▶ [What you have to do] Retype all the records below exactly as they are, with no image carried over.

▶ [Page-level text extractions]
_____

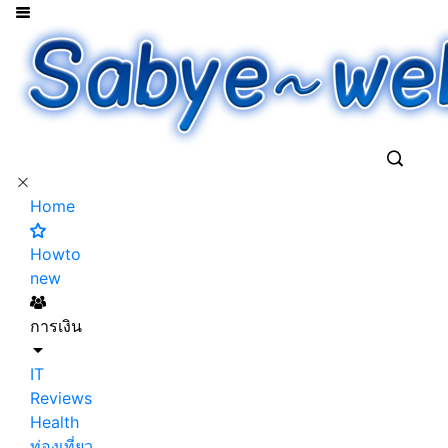
Home
Howto
new
การเงิน
IT
Reviews
Health
ท่องเที่ยว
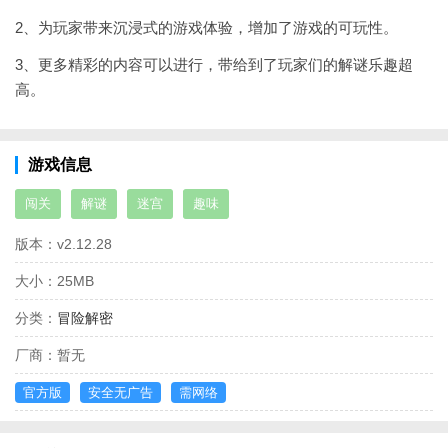
2、为玩家带来沉浸式的游戏体验，增加了游戏的可玩性。
3、更多精彩的内容可以进行，带给到了玩家们的解谜乐趣超
高。
游戏信息
闯关
解谜
迷宫
趣味
版本：
v2.12.28
大小：
25MB
分类：
冒险解密
厂商：
暂无
官方版
安全无广告
需网络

_____

▶ [Written answer]
Home
Howto
new
การเงิน
IT
Reviews
Health
ท่องเที่ยว
2、为玩家带来沉浸式的游戏体验，增加了游戏的可玩性。
3、更多精彩的内容可以进行，带给到了玩家们的解谜乐趣超
高。
游戏信息
闯关
解谜
迷宫
趣味
版本：
v2.12.28
大小：
25MB
分类：
冒险解密
厂商：
暂无
官方版
安全无广告
需网络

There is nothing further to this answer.